(Element position data)
* begin *
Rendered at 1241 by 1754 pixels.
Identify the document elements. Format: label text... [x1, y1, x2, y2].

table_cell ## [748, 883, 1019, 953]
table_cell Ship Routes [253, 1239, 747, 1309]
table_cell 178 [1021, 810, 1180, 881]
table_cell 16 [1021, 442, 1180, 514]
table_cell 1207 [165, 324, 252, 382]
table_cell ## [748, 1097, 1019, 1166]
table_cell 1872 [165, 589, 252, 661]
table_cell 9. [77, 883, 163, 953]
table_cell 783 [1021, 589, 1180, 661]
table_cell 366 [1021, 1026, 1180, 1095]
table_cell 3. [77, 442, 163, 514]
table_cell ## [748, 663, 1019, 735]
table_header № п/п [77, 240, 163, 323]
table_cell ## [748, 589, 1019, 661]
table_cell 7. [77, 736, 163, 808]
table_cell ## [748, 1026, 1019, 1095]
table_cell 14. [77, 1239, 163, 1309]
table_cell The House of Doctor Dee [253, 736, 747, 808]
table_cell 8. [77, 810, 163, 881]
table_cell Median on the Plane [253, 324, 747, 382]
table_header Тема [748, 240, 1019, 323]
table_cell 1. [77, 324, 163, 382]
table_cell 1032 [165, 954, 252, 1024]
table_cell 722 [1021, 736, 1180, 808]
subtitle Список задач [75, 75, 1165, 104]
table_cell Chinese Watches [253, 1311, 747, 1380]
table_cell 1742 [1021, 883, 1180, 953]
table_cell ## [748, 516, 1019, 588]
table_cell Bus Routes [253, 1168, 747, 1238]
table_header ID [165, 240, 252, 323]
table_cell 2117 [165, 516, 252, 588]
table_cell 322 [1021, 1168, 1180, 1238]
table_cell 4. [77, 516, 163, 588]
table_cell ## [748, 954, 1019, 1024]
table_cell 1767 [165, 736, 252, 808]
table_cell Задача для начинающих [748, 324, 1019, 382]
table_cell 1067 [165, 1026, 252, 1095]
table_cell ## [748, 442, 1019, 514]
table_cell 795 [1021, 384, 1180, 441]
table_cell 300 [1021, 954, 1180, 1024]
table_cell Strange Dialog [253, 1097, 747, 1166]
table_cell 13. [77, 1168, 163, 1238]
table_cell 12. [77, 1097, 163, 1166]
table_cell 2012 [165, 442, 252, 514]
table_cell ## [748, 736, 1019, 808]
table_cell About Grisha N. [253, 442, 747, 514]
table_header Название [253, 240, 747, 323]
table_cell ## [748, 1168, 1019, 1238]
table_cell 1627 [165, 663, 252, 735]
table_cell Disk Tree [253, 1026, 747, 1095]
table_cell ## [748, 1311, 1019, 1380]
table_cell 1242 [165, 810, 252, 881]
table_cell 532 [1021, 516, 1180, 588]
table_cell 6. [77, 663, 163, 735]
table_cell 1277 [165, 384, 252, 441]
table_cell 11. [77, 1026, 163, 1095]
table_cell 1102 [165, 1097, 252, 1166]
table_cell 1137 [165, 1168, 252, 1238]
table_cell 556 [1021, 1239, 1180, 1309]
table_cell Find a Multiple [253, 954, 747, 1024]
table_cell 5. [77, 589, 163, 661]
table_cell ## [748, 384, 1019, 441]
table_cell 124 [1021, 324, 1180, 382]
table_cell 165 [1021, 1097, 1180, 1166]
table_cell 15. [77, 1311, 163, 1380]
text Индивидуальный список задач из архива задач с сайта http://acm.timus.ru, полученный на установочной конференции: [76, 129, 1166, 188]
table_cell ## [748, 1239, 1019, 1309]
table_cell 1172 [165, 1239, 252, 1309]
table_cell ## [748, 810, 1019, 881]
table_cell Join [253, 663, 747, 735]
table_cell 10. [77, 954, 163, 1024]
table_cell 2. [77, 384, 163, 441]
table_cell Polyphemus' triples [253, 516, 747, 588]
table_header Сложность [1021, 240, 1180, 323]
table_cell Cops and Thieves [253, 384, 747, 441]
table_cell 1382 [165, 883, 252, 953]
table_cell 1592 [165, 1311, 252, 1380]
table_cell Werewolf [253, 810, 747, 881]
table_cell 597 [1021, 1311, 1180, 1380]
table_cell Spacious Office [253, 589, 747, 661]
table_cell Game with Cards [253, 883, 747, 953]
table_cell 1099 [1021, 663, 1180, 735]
* end *
▸ WHAT THIS TASK INVOLVES
Output the material from its first line through the line containing "Identify the document" as a Markdown table with two columns, Row and Line text, leaving out any blank lines.

▸ EXERCISE SOLUTION
| Row | Line text |
|---|---|
| 1 | Rendered at 1241 by 1754 pixels. |
| 2 | Identify the document elements. Format: label text... [x1, y1, x2, y2]. |